The complexity of the insurance products comes with “financial innovation”.  In the old days, insurance companies paid out if you crashed your car, found your house on fire, were robbed, or someone died.  Now insurance companies sell some of the most exotic financial options invented.  Variable annuities with embedded options with rate resets, floored guarantees, and numerous investment options.  The insurance contracts are flooded with characteristics that are determined by market conditions and policy holder behavior.  These complex products have gotten numerous companies in trouble (Hartford).  The complexity of property/casualty insurance contracts is much more sane, but have you ever tried to forecast the probability and number of hurricanes in the gulf region?
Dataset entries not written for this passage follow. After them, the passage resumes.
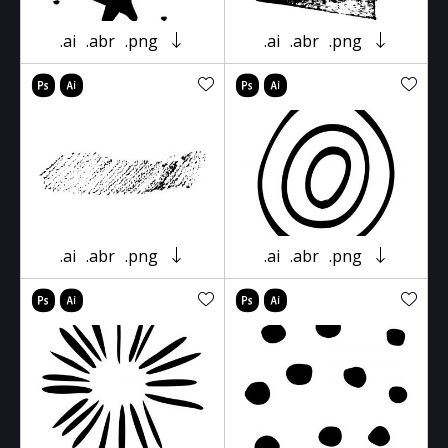
.ai
.abr
.png
.ai
.abr
.png
.ai
.abr
.png
.ai
.abr
.png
Lastly comes the asset/liability management.  This is the all-encompassing catchall for where most companies screw up.  The screw-up usually comes in the form of greed.  The insurance companies want to borrow as much money from policy holders as they can while earning as much return on that borrowed money as possible.  How do you do that?  By offering high crediting rates to the policy holders while taking more risk on the assets.  More risk can stem from investments in low credit quality bonds (high yield) but even there the return is limited.  When insurance companies run out of high yield cash products, they turn to the great people of wall-street for “financial innovation”.  That is basically how CDO’s, CDO^2, CPDO’s, CLO’s and synthetic bonds were created, as a need to satisfy spread-based businesses with higher return investments.  Why would an insurance company invest in a AAA rated 4% yielding bond when they could put the cash in a AAA rated tranche of a CDO that yielded 6%?  That extra 2% went straight to the bottom line….until the whole deck of cards collapses because that 2% difference truly represented a risk not captured by the AAA rating.